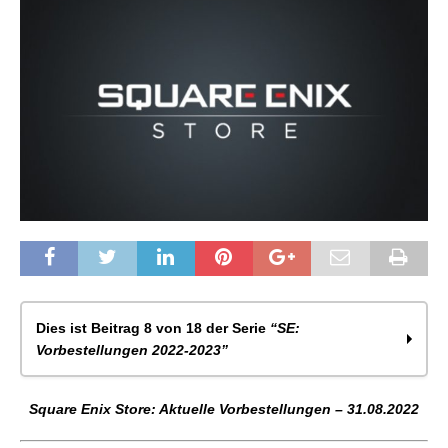
Dies ist Beitrag 8 von 18 der Serie
“SE:
Vorbestellungen 2022-2023”
Square Enix Store: Aktuelle Vorbestellungen –
Square Enix Store: Aktuelle Vorbestellungen – 31.08.2022
31.01.2022
Square Enix Store: Aktuelle Vorbestellungen –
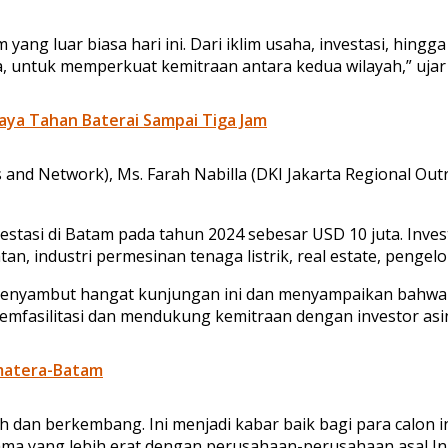
ng luar biasa hari ini. Dari iklim usaha, investasi, hingg
 untuk memperkuat kemitraan antara kedua wilayah,” ujar 
aya Tahan Baterai Sampai Tiga Jam
s and Network), Ms. Farah Nabilla (DKI Jakarta Regional Ou
stasi di Batam pada tahun 2024 sebesar USD 10 juta. Invest
tan, industri permesinan tenaga listrik, real estate, pengel
it menyambut hangat kunjungan ini dan menyampaikan bahw
mfasilitasi dan mendukung kemitraan dengan investor asi
umatera-Batam
uh dan berkembang. Ini menjadi kabar baik bagi para calon
ama yang lebih erat dengan perusahaan-perusahaan asal Ingg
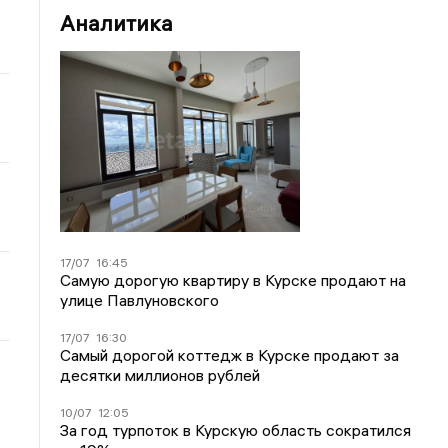
Аналитика
17/07
16:45
Самую дорогую квартиру в Курске продают на
улице Павлуновского
17/07
16:30
Самый дорогой коттедж в Курске продают за
десятки миллионов рублей
10/07
12:05
За год турпоток в Курскую область сократился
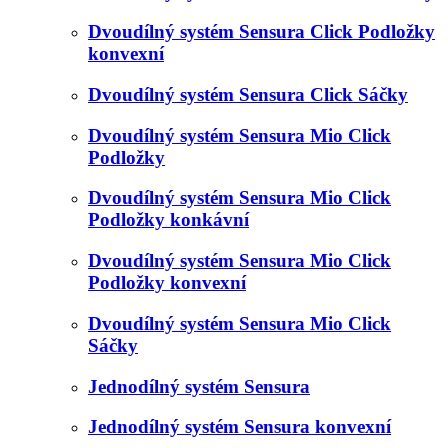
Dvoudílný systém Sensura Click Podložky
konvexní
Dvoudílný systém Sensura Click Sáčky
Dvoudílný systém Sensura Mio Click
Podložky
Dvoudílný systém Sensura Mio Click
Podložky konkávní
Dvoudílný systém Sensura Mio Click
Podložky konvexní
Dvoudílný systém Sensura Mio Click
Sáčky
Jednodílný systém Sensura
Jednodílný systém Sensura konvexní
------------------------------------------------------------------------
=== Your instructions ===
Please copy every line of the data above word for word, leaving out the picture lines.

=== Worked solution ===
Dies ist Beitrag 8 von 18 der Serie
“SE:
Vorbestellungen 2022-2023”
Square Enix Store: Aktuelle Vorbestellungen –
Square Enix Store: Aktuelle Vorbestellungen – 31.08.2022
31.01.2022
Square Enix Store: Aktuelle Vorbestellungen –
ng luar biasa hari ini. Dari iklim usaha, investasi, hingg
 untuk memperkuat kemitraan antara kedua wilayah,” ujar 
aya Tahan Baterai Sampai Tiga Jam
s and Network), Ms. Farah Nabilla (DKI Jakarta Regional Ou
stasi di Batam pada tahun 2024 sebesar USD 10 juta. Invest
tan, industri permesinan tenaga listrik, real estate, pengel
it menyambut hangat kunjungan ini dan menyampaikan bahw
mfasilitasi dan mendukung kemitraan dengan investor asi
umatera-Batam
uh dan berkembang. Ini menjadi kabar baik bagi para calon
ama yang lebih erat dengan perusahaan-perusahaan asal Ingg
Аналитика
17/07
16:45
Самую дорогую квартиру в Курске продают на
улице Павлуновского
17/07
16:30
Самый дорогой коттедж в Курске продают за
десятки миллионов рублей
10/07
12:05
За год турпоток в Курскую область сократился
Dvoudílný systém Sensura Click Podložky
konvexní
Dvoudílný systém Sensura Click Sáčky
Dvoudílný systém Sensura Mio Click
Podložky
Dvoudílný systém Sensura Mio Click
Podložky konkávní
Dvoudílný systém Sensura Mio Click
Podložky konvexní
Dvoudílný systém Sensura Mio Click
Sáčky
Jednodílný systém Sensura
Jednodílný systém Sensura konvexní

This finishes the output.